I asked myself today if I’ve taken on too much.
I have a part-time job. I go to school full-time. I have two babysitting gigs, and just took on another. I’m going to be a bridesmaid (x3) this summer, and I’m planning a Bridal Shower that is supposed to take place next weekend. I volunteer on Monday nights for a local ESL class as well as for an inclusion program through the YMCA. I am trying to plan a missions trip to Peru. On top of that, I’m a wife, and I have a cat. Milo definitely makes things stressful. Just kidding…he’s a joy!
Just look at this picture of him eating a carrot:
He didn’t really eat it, but it’s still cute.
A tiny part of me felt super overwhelmed after writing that paragraph. A huge part of me felt incredibly proud that I am 22, and have a good work ethic (thanks, mom & dad). Overall, I just feel really blessed that I have the time and energy and support to accomplish all of these things.
Because of this plethora of responsibility, I have a legitimate reason to forgo cooking fancy meals, and to forget our laundry for just another week.

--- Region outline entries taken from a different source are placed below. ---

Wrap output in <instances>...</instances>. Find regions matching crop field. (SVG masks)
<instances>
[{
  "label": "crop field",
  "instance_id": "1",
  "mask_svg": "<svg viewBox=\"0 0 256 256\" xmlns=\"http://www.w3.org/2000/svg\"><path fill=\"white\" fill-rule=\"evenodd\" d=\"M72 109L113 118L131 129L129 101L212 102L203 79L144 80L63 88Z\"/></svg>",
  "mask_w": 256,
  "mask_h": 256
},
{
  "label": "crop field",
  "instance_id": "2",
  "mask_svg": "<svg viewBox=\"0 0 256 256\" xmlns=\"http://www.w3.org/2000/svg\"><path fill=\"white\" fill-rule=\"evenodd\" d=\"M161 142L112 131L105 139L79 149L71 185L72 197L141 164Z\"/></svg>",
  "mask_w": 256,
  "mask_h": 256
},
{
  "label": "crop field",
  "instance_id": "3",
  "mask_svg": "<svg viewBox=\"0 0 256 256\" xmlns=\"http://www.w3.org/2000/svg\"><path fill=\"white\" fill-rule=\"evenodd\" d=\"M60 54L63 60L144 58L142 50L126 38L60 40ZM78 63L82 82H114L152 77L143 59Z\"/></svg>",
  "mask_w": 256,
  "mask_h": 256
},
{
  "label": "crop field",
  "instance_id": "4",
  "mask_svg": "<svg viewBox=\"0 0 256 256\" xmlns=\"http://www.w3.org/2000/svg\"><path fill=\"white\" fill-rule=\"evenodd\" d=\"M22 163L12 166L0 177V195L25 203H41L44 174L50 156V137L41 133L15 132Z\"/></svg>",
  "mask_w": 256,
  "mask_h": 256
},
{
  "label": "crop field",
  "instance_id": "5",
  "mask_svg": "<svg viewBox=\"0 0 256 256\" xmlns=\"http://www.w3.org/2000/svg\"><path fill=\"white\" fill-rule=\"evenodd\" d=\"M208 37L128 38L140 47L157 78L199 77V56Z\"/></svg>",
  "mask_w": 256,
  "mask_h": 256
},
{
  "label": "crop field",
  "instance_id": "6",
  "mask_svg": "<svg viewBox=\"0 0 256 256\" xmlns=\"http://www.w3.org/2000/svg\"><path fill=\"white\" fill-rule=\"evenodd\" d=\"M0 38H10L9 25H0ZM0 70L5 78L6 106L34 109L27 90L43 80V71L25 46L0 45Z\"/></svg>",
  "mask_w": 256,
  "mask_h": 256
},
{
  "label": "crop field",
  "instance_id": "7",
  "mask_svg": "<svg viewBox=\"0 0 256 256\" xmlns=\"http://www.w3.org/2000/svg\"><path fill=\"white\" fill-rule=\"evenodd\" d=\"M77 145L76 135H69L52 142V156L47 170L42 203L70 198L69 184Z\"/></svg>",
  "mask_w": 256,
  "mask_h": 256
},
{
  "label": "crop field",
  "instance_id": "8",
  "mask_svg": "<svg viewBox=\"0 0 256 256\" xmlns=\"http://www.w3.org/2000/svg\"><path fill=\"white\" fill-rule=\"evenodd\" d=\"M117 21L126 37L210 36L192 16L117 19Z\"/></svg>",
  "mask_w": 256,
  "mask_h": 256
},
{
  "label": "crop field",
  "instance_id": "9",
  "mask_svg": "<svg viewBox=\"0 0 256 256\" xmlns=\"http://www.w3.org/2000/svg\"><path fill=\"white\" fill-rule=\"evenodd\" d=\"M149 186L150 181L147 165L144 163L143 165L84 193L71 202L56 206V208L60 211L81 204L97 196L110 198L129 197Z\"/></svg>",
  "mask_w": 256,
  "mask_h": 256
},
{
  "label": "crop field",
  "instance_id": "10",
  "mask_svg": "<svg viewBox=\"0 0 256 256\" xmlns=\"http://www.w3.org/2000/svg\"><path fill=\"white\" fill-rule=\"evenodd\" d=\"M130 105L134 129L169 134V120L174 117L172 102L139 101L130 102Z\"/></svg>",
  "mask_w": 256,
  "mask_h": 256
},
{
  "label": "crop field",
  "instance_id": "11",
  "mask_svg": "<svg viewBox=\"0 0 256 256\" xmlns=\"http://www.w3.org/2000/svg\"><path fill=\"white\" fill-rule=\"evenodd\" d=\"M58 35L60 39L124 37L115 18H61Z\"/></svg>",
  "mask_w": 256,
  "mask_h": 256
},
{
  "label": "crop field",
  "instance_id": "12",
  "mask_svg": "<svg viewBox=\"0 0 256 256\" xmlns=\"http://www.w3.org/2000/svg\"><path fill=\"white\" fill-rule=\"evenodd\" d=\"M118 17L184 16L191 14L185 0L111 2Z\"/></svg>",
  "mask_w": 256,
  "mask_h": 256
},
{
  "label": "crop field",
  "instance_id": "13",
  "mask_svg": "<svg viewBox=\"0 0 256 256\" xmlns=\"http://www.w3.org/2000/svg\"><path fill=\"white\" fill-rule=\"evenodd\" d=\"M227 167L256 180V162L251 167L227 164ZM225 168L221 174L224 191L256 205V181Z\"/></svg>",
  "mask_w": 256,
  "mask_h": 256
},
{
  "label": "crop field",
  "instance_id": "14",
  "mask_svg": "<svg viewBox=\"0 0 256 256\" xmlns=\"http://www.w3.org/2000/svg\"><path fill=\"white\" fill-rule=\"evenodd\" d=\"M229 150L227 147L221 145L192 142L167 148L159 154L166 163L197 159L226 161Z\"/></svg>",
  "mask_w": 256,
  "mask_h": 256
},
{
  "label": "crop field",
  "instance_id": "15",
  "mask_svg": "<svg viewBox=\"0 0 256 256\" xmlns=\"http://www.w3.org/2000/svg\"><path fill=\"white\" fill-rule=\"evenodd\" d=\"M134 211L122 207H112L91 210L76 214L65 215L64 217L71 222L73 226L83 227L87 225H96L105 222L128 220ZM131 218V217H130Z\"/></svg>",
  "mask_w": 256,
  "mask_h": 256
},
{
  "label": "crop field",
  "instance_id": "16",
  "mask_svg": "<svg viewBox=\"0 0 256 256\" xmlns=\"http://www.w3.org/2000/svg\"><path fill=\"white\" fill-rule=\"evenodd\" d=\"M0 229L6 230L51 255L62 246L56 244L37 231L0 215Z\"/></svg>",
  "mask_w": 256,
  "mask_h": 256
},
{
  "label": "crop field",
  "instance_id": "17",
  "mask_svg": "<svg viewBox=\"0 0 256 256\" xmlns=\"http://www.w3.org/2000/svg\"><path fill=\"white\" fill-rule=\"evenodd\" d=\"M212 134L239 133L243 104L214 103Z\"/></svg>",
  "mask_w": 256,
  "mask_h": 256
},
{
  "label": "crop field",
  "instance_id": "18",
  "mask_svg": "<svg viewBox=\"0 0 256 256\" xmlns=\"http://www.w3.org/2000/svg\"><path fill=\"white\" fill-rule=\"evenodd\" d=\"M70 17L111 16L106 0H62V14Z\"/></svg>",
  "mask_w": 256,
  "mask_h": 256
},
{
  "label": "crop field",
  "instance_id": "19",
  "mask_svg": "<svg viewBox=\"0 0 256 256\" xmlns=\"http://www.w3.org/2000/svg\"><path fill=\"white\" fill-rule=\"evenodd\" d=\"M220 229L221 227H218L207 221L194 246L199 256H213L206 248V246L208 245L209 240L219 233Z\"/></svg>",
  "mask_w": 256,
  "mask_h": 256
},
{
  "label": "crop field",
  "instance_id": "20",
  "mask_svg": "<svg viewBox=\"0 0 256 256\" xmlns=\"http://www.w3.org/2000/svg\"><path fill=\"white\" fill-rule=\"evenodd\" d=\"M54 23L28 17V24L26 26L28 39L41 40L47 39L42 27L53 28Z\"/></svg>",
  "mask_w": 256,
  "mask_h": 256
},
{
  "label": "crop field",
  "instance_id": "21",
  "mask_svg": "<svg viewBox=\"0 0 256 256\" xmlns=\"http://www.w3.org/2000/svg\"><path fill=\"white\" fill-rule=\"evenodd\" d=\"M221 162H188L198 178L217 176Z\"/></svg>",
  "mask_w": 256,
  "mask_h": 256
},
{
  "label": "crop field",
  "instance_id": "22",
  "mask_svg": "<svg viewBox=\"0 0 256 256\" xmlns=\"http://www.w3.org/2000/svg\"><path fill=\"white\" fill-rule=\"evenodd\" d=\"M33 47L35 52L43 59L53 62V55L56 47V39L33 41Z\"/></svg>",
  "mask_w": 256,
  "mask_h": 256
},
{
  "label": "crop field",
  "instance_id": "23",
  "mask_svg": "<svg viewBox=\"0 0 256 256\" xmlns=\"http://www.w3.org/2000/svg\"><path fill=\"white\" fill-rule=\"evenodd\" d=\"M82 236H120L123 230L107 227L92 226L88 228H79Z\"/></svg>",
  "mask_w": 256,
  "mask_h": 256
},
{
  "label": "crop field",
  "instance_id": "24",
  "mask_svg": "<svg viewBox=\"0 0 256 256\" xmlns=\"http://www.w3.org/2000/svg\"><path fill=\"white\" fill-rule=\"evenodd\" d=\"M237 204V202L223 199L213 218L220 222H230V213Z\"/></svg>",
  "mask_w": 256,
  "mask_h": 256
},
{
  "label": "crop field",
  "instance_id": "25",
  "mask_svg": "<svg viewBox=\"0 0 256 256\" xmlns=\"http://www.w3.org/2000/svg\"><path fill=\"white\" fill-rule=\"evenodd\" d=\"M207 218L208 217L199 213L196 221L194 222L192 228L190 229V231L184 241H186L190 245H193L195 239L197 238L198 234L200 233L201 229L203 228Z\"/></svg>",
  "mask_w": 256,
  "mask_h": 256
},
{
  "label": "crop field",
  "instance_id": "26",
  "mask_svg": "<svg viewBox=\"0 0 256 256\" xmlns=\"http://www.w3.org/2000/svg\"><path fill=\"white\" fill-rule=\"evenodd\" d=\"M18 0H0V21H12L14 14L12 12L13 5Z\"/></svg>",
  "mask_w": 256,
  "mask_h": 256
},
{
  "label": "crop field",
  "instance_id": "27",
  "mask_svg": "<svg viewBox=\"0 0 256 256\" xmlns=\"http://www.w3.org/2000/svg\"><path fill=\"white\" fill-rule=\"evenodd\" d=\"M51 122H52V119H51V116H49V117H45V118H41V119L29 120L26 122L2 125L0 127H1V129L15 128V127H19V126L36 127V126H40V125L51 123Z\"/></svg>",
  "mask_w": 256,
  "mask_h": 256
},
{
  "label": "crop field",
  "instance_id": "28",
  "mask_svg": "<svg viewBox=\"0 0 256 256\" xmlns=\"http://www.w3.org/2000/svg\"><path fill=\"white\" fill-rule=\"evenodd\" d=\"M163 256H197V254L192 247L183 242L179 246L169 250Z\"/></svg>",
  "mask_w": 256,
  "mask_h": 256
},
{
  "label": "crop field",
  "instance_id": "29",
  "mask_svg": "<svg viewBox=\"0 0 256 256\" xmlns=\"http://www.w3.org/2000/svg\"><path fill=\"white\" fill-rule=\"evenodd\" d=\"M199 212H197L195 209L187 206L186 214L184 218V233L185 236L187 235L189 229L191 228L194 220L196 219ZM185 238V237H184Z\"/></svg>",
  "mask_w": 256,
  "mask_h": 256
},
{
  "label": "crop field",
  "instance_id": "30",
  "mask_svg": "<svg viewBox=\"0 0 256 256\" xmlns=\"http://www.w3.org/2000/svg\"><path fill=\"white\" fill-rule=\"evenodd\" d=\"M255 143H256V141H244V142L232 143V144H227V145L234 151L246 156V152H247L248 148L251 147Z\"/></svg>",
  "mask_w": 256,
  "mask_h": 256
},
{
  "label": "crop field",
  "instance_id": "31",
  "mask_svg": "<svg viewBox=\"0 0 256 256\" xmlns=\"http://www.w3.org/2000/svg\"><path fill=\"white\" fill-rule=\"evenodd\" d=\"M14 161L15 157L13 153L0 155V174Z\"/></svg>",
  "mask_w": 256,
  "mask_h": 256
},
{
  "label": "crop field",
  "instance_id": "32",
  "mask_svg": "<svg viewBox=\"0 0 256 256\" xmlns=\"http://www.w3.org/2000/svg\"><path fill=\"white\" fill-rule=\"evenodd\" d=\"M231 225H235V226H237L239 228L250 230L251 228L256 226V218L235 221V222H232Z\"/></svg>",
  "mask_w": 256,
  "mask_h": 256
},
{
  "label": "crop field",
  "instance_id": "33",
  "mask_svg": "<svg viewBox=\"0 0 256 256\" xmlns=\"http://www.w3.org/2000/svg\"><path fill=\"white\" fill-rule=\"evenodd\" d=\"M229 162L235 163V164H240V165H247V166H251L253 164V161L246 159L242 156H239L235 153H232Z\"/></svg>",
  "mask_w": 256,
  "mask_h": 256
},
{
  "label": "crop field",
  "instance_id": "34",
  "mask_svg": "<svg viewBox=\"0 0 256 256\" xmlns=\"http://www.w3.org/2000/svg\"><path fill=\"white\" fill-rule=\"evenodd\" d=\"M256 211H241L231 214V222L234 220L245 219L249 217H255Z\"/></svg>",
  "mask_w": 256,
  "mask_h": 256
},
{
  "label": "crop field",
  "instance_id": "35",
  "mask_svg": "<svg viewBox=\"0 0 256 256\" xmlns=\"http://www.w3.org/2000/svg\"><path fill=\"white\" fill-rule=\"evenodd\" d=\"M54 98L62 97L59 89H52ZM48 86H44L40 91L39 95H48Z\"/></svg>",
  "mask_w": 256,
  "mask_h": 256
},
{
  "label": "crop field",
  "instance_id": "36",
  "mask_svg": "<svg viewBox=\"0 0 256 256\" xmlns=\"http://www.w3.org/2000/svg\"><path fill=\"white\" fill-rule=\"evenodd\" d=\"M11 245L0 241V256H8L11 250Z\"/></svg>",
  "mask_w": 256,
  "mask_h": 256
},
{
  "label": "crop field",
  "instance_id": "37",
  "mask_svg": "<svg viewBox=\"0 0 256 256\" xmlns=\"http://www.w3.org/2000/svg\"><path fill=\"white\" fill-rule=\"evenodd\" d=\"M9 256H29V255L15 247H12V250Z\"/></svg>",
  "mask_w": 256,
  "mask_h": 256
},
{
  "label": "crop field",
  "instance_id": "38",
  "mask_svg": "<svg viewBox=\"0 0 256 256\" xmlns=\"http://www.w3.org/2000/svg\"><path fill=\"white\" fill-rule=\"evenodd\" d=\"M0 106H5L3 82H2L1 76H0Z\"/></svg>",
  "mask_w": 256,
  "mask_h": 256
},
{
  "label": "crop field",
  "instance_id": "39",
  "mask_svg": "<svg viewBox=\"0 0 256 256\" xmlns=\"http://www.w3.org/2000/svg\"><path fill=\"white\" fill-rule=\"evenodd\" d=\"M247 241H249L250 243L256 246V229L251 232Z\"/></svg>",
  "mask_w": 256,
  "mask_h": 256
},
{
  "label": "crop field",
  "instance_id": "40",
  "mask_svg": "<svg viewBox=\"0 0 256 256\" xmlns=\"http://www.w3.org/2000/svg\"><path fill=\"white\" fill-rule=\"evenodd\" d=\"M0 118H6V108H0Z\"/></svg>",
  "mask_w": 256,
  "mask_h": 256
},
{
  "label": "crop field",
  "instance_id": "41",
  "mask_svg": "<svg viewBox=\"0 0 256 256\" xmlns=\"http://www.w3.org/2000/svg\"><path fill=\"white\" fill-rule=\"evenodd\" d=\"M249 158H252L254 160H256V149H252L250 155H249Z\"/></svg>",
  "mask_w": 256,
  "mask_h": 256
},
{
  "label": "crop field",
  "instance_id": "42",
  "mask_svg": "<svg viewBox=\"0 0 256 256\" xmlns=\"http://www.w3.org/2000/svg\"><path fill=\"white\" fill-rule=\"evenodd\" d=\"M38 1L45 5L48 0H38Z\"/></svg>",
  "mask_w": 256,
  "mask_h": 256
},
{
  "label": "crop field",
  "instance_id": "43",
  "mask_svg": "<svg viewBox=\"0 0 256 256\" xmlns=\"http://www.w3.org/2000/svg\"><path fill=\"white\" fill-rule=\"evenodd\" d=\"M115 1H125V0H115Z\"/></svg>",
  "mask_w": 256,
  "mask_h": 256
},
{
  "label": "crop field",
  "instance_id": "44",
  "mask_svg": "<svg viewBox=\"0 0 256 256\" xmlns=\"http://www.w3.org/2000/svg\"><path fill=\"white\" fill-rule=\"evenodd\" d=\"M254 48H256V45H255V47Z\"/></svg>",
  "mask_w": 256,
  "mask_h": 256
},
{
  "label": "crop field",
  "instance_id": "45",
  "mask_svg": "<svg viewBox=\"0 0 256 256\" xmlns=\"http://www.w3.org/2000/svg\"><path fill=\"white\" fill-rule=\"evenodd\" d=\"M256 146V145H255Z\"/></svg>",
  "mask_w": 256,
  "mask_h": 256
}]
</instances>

It gives me the ability to use the excuse “I’m too busy,” with pride & honesty.
“I just don’t have time for you. I really don’t.”
And then I realize this isn’t the way things should be.
I realize I am addicted to applying for Care.com jobs.
I realize if I am not constantly “busy,” I adopt a state of laziness that would make even the fattest sloth shake its head in embarrassment.
I realize I need to learn how to say “no” to people and things that want to impose on my time.
I realize it’s okay to take a day off…and that there is a significant difference between being busy and being productive.
Maybe…just maybe…I’ll remember this tomorrow.